AIG Suffers Setback in Repayment of Bailout Money

Prudential PLC, a British insurance group, has officially retracted its offer for American International Group's Asian life insurance arm, the AIA Group.

The news came one day after the once-untouchable AIG rejected Prudential's attempt to reduce the selling price by $5 billion. Originally, Prudential offered $35.5 billion for AIA, but the subsequent efforts to raise funds rankled shareholders. The London-based insurer then changed its bid to slightly under $30.4 billion, to include $23 billion in cash, $2 billion in notes, and $5.375 billion of stock in the two companies.

AIG shares reacted positively to the announcement, rising 75 cents, or 2.2 percent, to $35.00, during Wednesday's late-morning trading. By contrast, American depositary receipts of Prudential fell 17 cents, or 1.1 percent, to $16.36.

"While AIA was an excellent opportunity, since we announced the potential transaction we have seen significant falls in the market," explained Harvey McGrath, Prudential's chairman.Reasoning behind the Price Drop

The corporation reduced its bid price in an attempt to placate disgruntled shareholders. The dissenting shareholders created an organization entitled the Prudential Action Group, with the purpose of effecting a no-confidence vote against CEO Tidjane Thiam.

Robin Geffen, a member of the Neptune Investment Management group that led the opposition against the AIA purchase, said common sense carried the day. "From the beginning it has been an absurdly ambitious attempt by the Pru to buy a large Asian company, at a very high price, with a very unclear strategy," he explained.

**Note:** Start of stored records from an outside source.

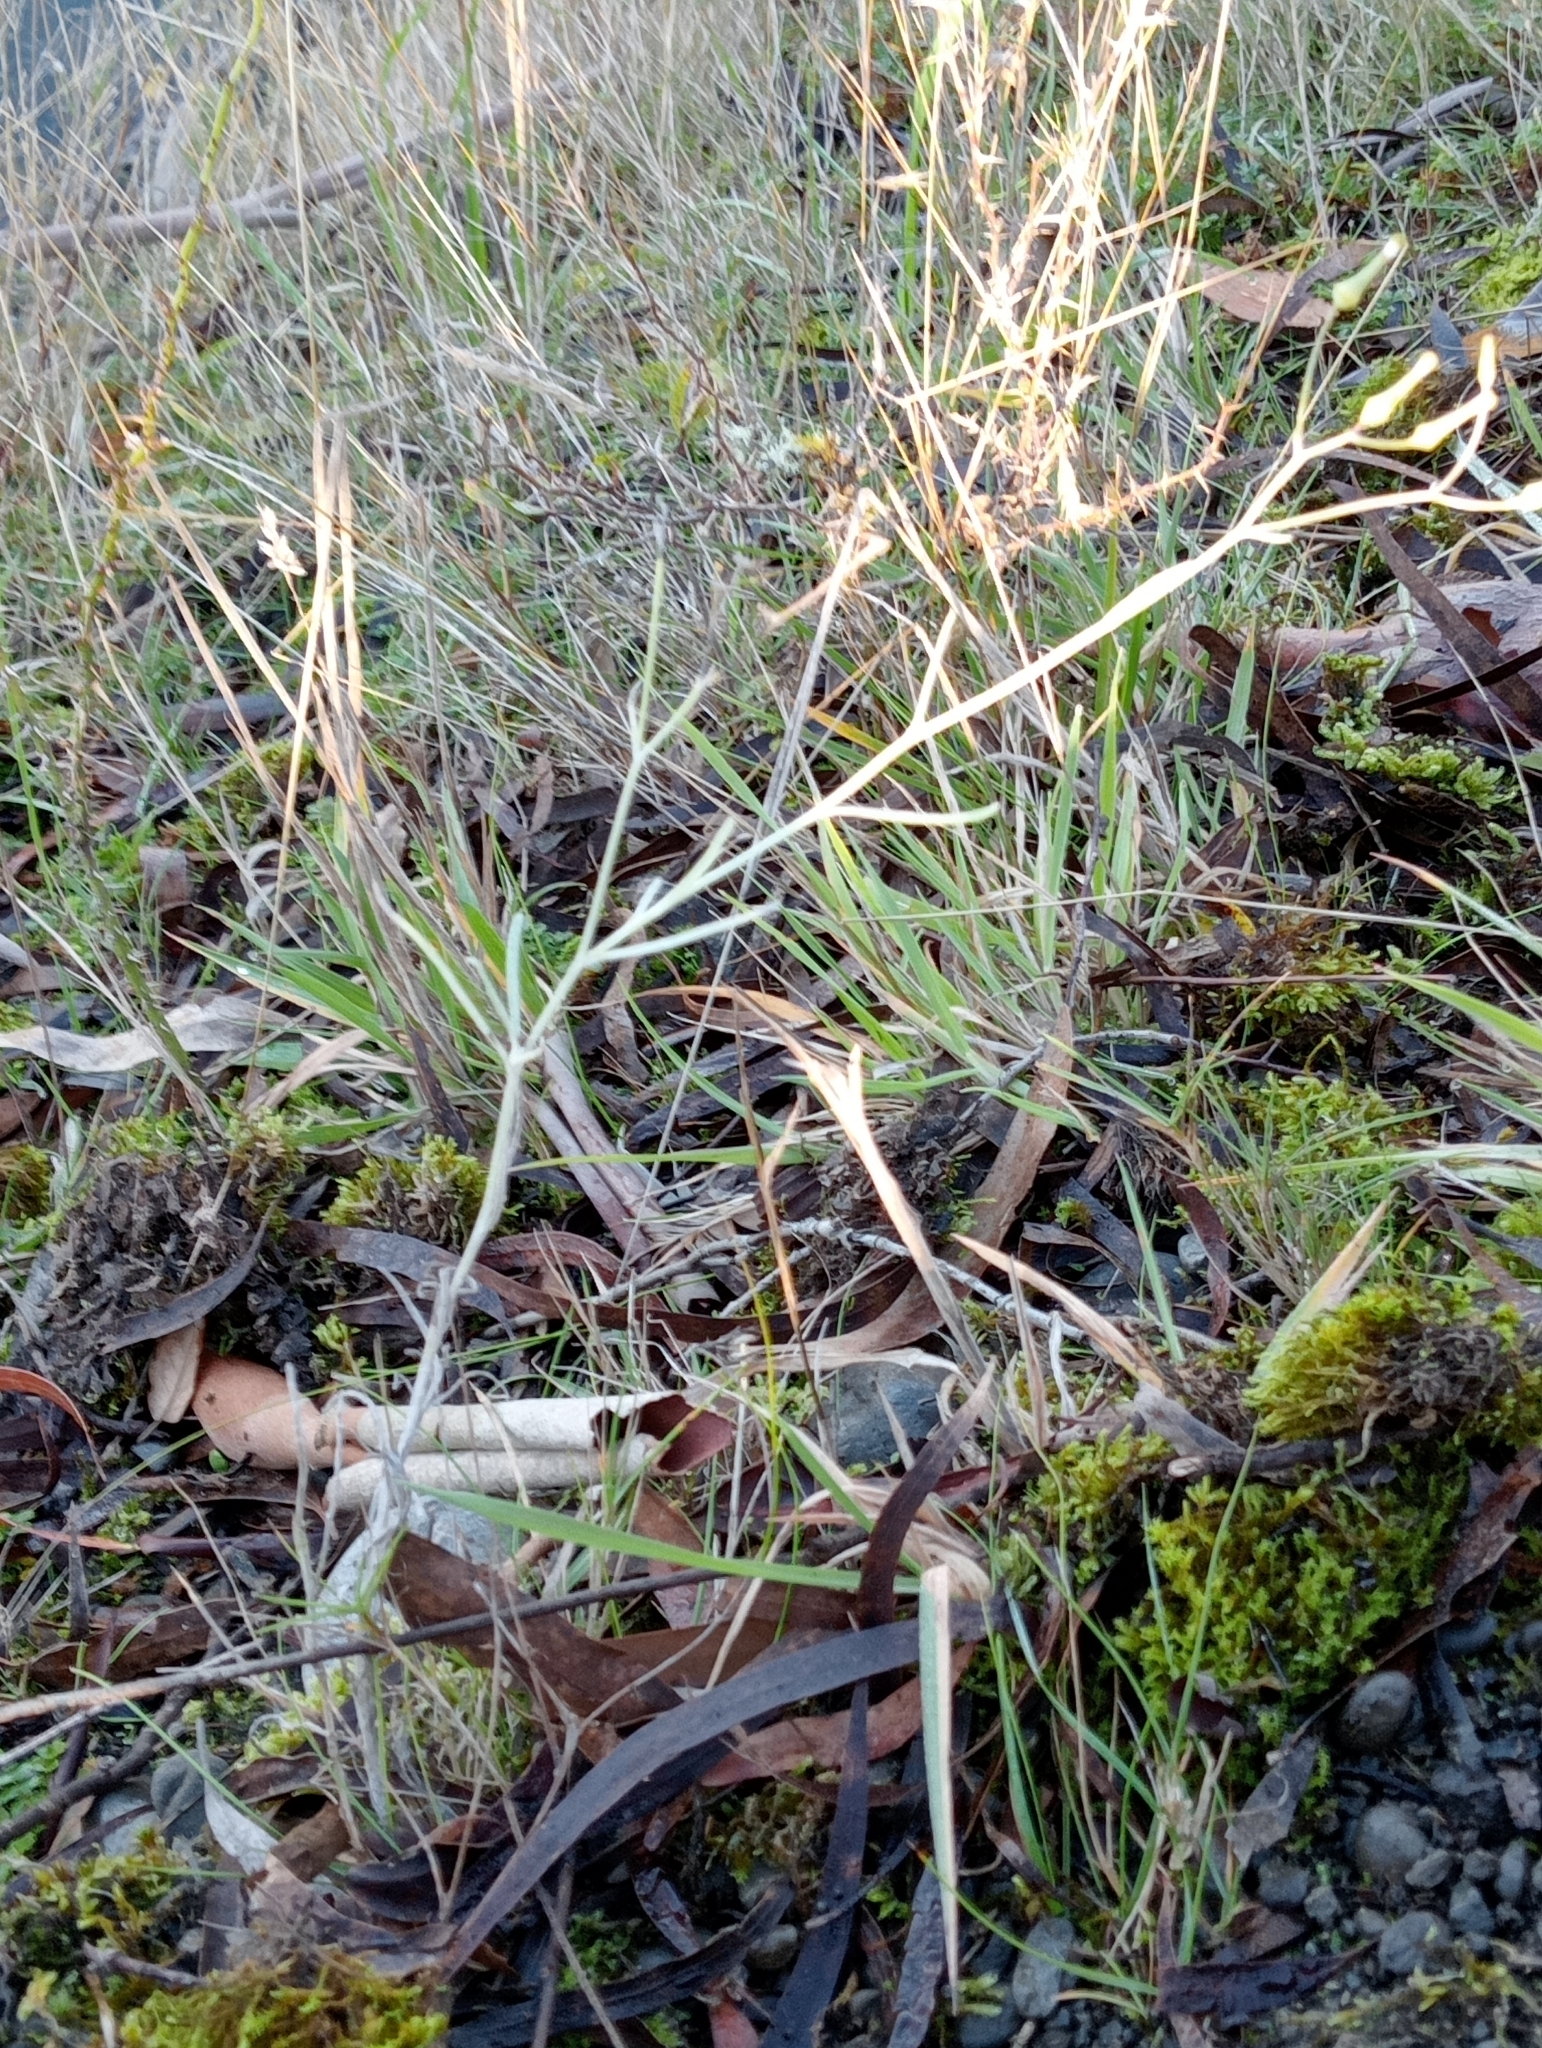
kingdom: Plantae
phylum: Tracheophyta
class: Magnoliopsida
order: Asterales
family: Asteraceae
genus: Senecio
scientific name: Senecio quadridentatus
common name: Cotton fireweed
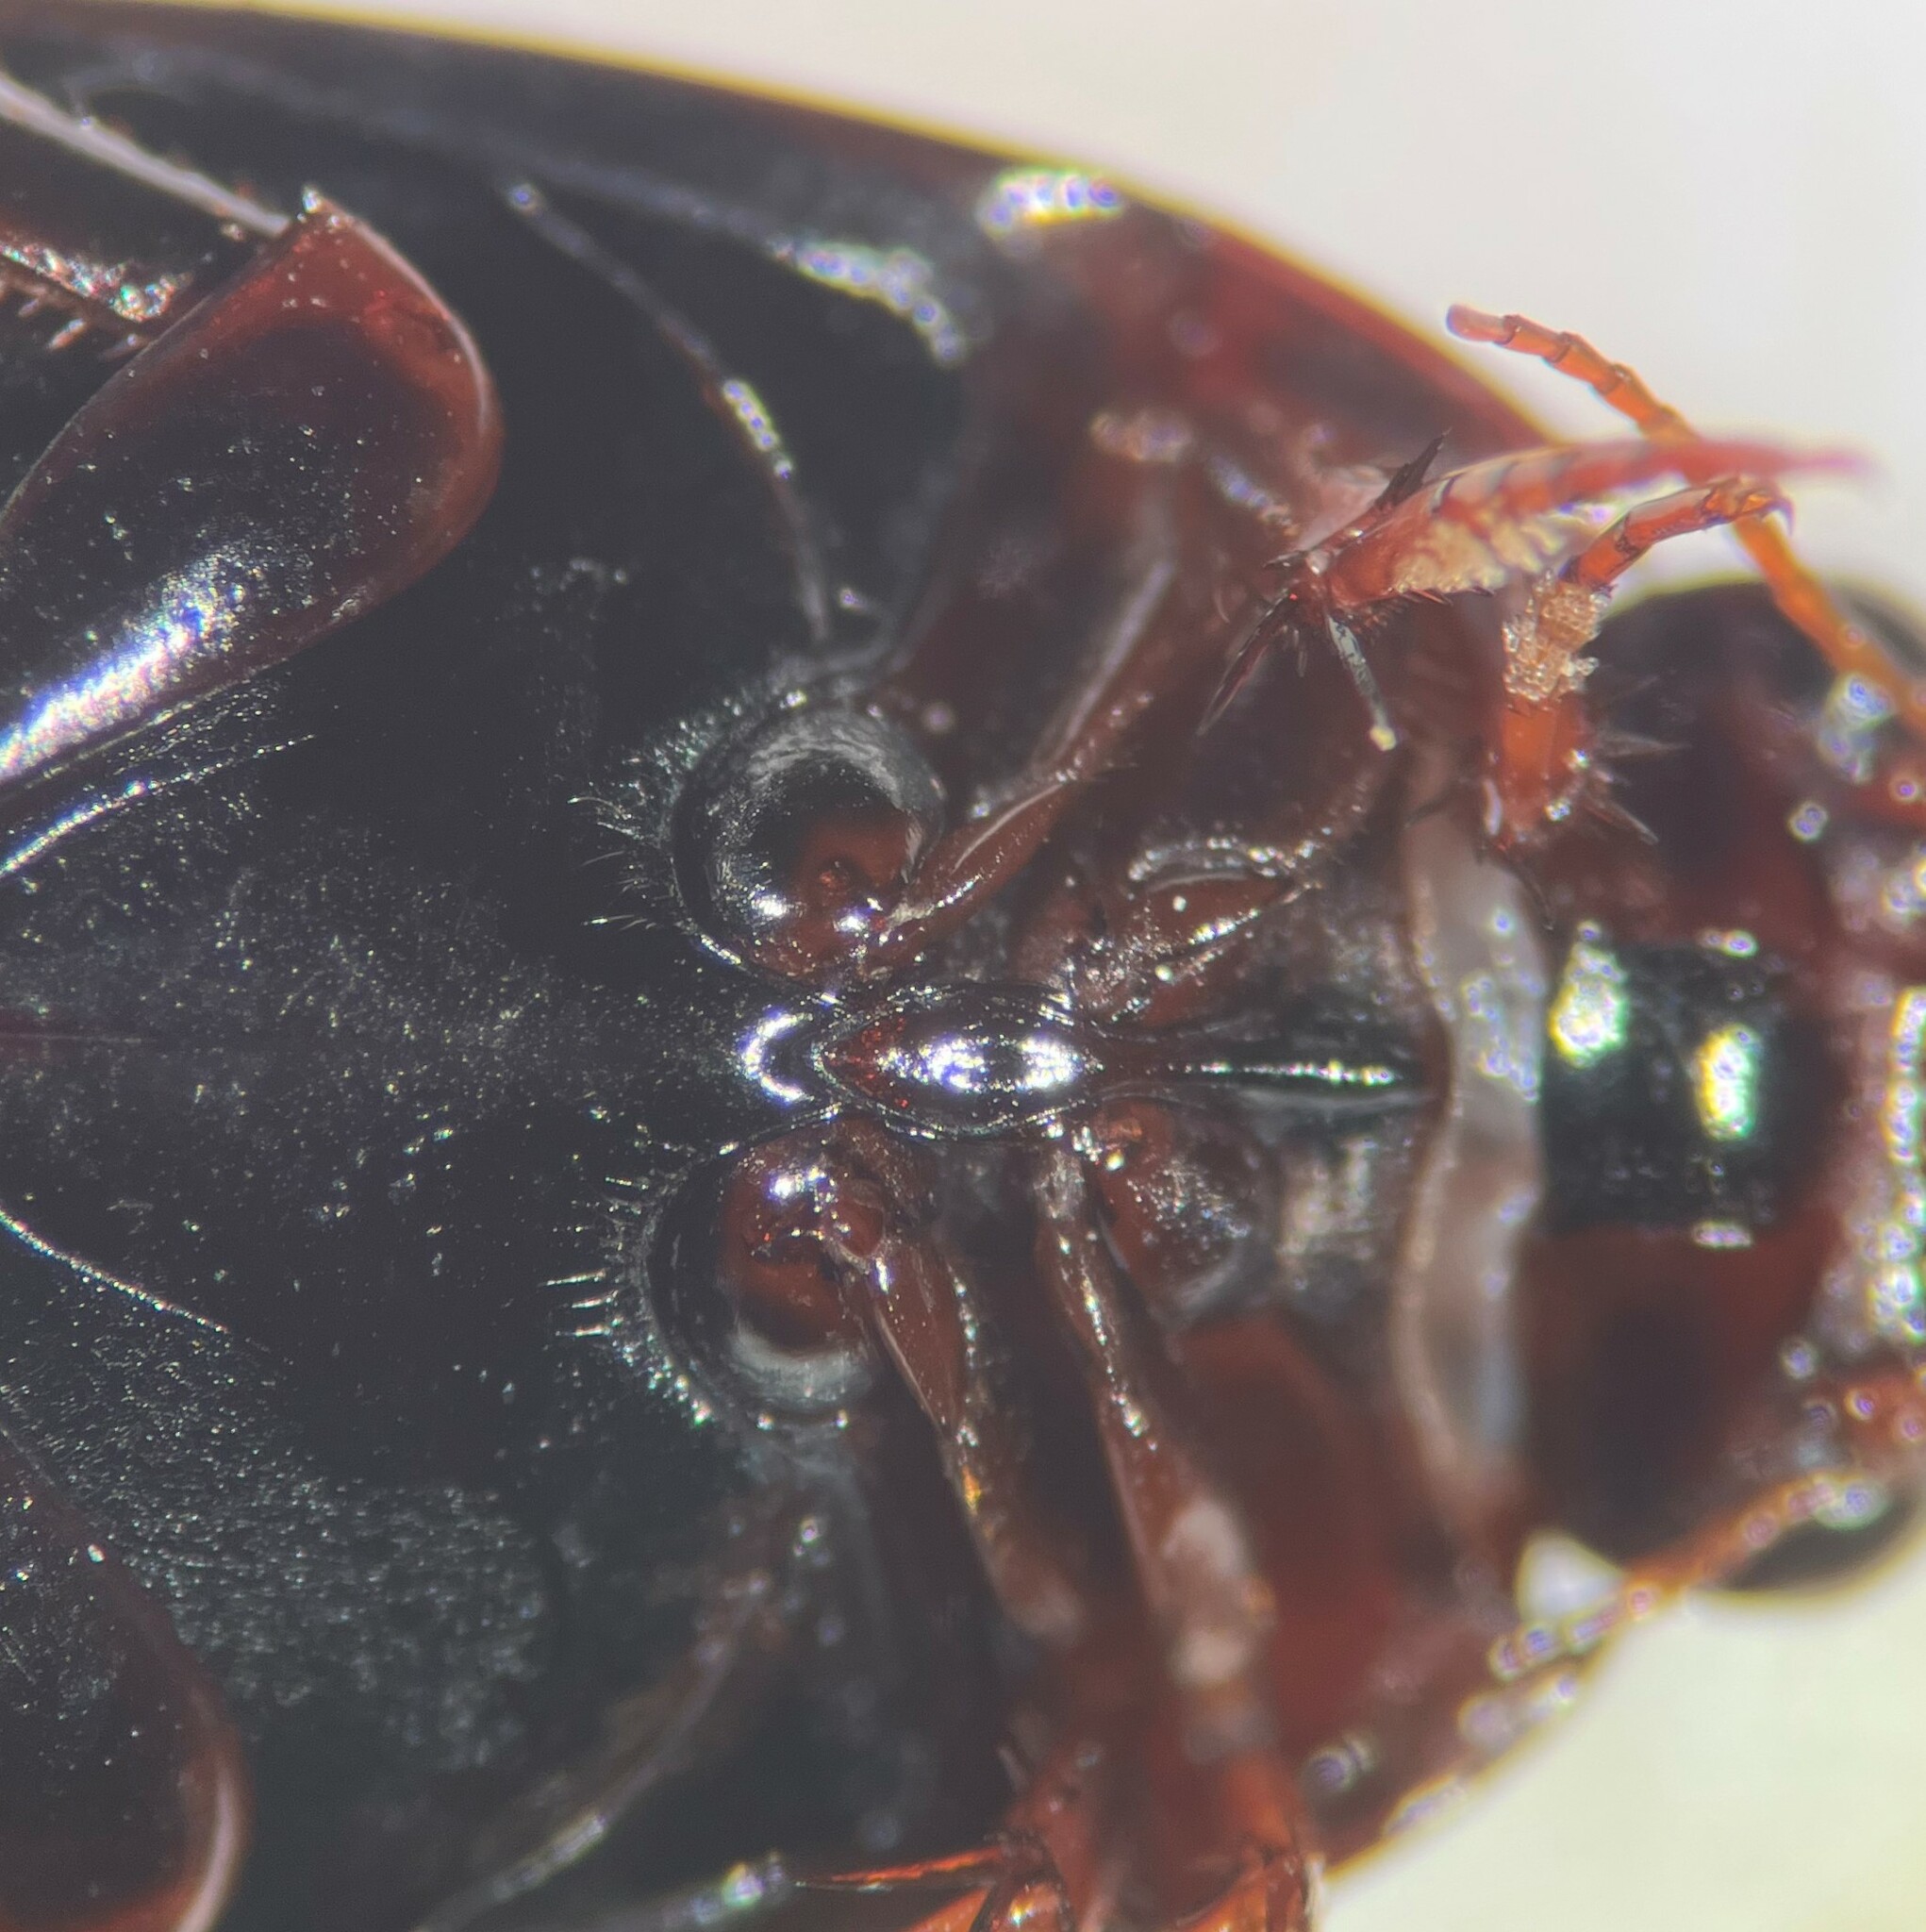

Prudential has reported that the falling through of the deal would cost the company roughly 450 million pounds, or $662 million.

Broken Deal Sets AIG Back

Faring even worse from the defunct deal are American taxpayers, who loaned AIG $180 billion in bailout money in 2008. The setback will likely make it more difficult for AIG, the majority of which is owned by the American government, to repay taxpayers' money. AIG was counting on the $35 billion from the sale of AIA to begin repaying the government immediately.

Because AIG needs the money from the sale of AIA desperately, it will now probably turn to Plan B-selling the Asian life insurance group through an initial public offering, most likely on the Hong Kong stock exchange.